ALBINO ATROCITIES CONTINUE

albino
The issue received widespread coverage in the Tanzanian press

Police have said that they have taken to court all people suspected of being involved in the killing of albinos and the subsequent sale of parts of their bodies to be used by witchdoctors. However a Police spokesperson said it was near impossible to control elements bent on perpetrating the killing of albinos “if the communities continue harbouring these murderers and their accomplices.”
Mwanza Regional Police Commander Jamal Rwambow said that 11 albinos – five men, a woman and five children – had been murdered in his region. He added that 28 suspects had been arrested and charged in court.
Six suspects were arraigned in Mara, two in Mbeya and one in Shinyanga.

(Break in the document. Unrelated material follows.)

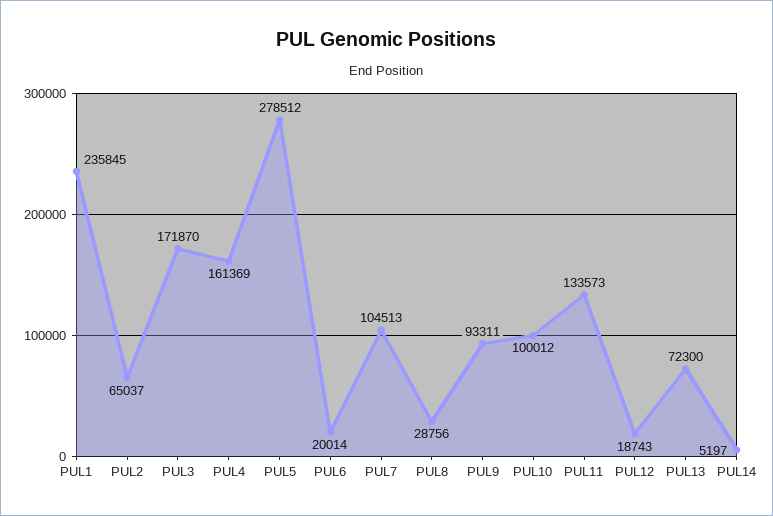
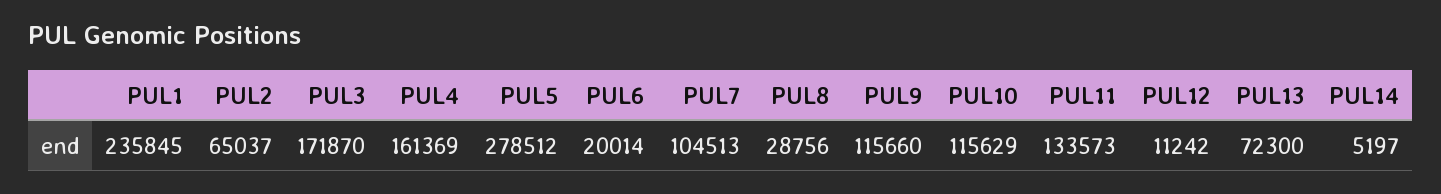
PUL9: 93311 -> 115660
PUL10: 100012 -> 115629
PUL12: 18743 -> 11242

Tanzania has more than 8,000 registered albinos. Addressing a rally organised by the Tanzania Albino Society, President Kikwete said the government would stand firm in its efforts to ensure the safety of albinos and would not tolerate anyone bent on harming them – Guardian.
More incidents reported

In November however a more sinister development was reported in the Guardian. There were two attempts to catch albino children. In Kibondo District attackers forced a woman to take them to her home, to look for her nine-year-old daughter. The girl was not in the house and so the men attacked the mother. In the second attack, a gang of four men broke into a house at the Lugufu camp in Kigoma, which hosts refugees from the Democratic Republic of Congo, looking for a child with albinism. The child, aged two, escaped kidnap after falling under the bed unnoticed.

Police in south-western Tanzania then arrested a man who was attempting to sell his albino wife to Congolese traders.

The BBC’s Vicky Ntetema in Dar es Salaam said that the attacks appeared to have spread from north-western Tanzania, where they were first reported.

On November 22 the Shinyanga Regional Police Commander was reported to have said that a clandestine albino killing network had been discovered but some traditional healers in Kahama alleged that some members of the police force had taken over TShs 30m/- from them in return for not arresting them. Healers were allegedly being forced to pay between TShs 500,000/- and 1m/- or risk arrest. Bullying was said to be involved as those without money were taken for questioning.